▶ [Written task] The goal is an unaltered copy of the records below, minus any images.

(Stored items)
◆ ◆ ◆ ◆ ◆
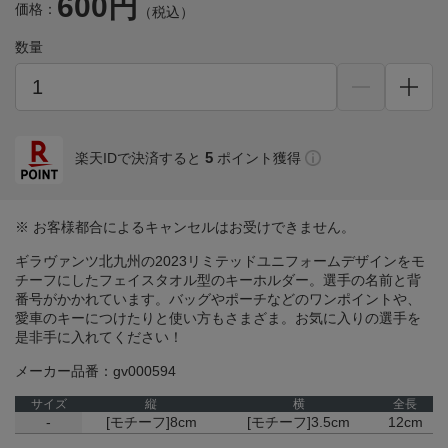
600円
価格：
（税込）
数量
5
楽天IDで決済すると
ポイント獲得
※ お客様都合によるキャンセルはお受けできません。
ギラヴァンツ北九州の2023リミテッドユニフォームデザインをモ
チーフにしたフェイスタオル型のキーホルダー。選手の名前と背
番号がかかれています。バッグやポーチなどのワンポイントや、
愛車のキーにつけたりと使い方もさまざま。お気に入りの選手を
是非手に入れてください！
メーカー品番：gv000594
サイズ
縦
横
全長
-
[モチーフ]8cm
[モチーフ]3.5cm
12cm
◆ ◆ ◆ ◆ ◆
▶ [Written answer]
600円
価格：
（税込）
数量
5
楽天IDで決済すると
ポイント獲得
※ お客様都合によるキャンセルはお受けできません。
ギラヴァンツ北九州の2023リミテッドユニフォームデザインをモ
チーフにしたフェイスタオル型のキーホルダー。選手の名前と背
番号がかかれています。バッグやポーチなどのワンポイントや、
愛車のキーにつけたりと使い方もさまざま。お気に入りの選手を
是非手に入れてください！
メーカー品番：gv000594
サイズ
縦
横
全長
-
[モチーフ]8cm
[モチーフ]3.5cm
12cm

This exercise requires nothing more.